И она до сих пор никуда не делась.

– Ее родители и так были убиты горем, так что мне приходилось держаться ради них.

– Но когда ты остался один? Неужели ты не плакал?

– Не все люди дают волю слезам, когда случается что-то плохое, – процедил Люк. – Можно по-разному выражать свое горе.

– Но слезы исцеляют, – возразила Эбби. – И тебе не следует их стесняться только потому, что ты мужчина. Это бред, когда говорят, что слезы причиняют мужчинам больше вреда, чем пользы. Я считаю, что каждый должен обладать способностью плакать, несмотря на свой пол.

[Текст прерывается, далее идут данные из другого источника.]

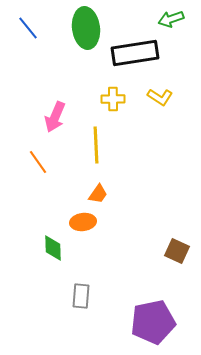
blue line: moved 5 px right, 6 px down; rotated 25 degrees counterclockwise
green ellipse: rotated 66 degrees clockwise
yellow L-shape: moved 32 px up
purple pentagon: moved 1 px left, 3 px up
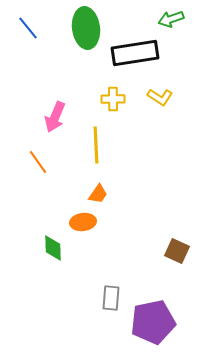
gray rectangle: moved 30 px right, 2 px down
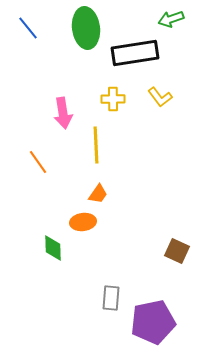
yellow L-shape: rotated 20 degrees clockwise
pink arrow: moved 8 px right, 4 px up; rotated 32 degrees counterclockwise
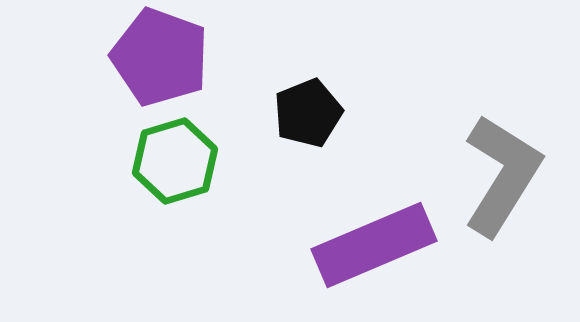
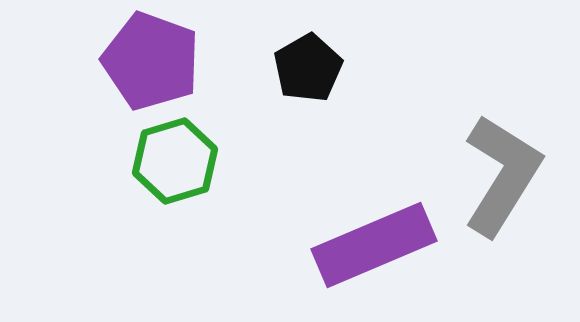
purple pentagon: moved 9 px left, 4 px down
black pentagon: moved 45 px up; rotated 8 degrees counterclockwise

Люк пристроился в хвост очереди из автомобилей, ожидающих, когда им помогут припарковаться у входа в дорогой отель, где проходил благотворительный бал.

– Ладно, Золушка. О чем еще мне следует узнать до того, как мы выйдем из машины?

– М-м-м… – Эбби слегка покраснела.

– Выкладывай.

Она нервно облизнула губы, и Люк почувствовал, как тяжелеет его плоть.

– Ты все время признаешься мне в любви. На публике.

Люк не мог вспомнить, когда в последний раз говорил своей матери и сестре, что любит их, не говоря уж о ком-то другом. Он не был многословным и, в отличие от своего отца, сыпавшего пустыми обещаниями, предпочитал словам поступки.

– Л-ладно.

– И ты называешь меня разными ласковыми словечками. Такими как «дорогая», «малышка», «любимая».

Черт. В этом деле он тоже был далеко не мастер, но, видимо, придется смириться.

– Понятно.

– А еще целуешь меня, – пробормотала Эбби. – Много.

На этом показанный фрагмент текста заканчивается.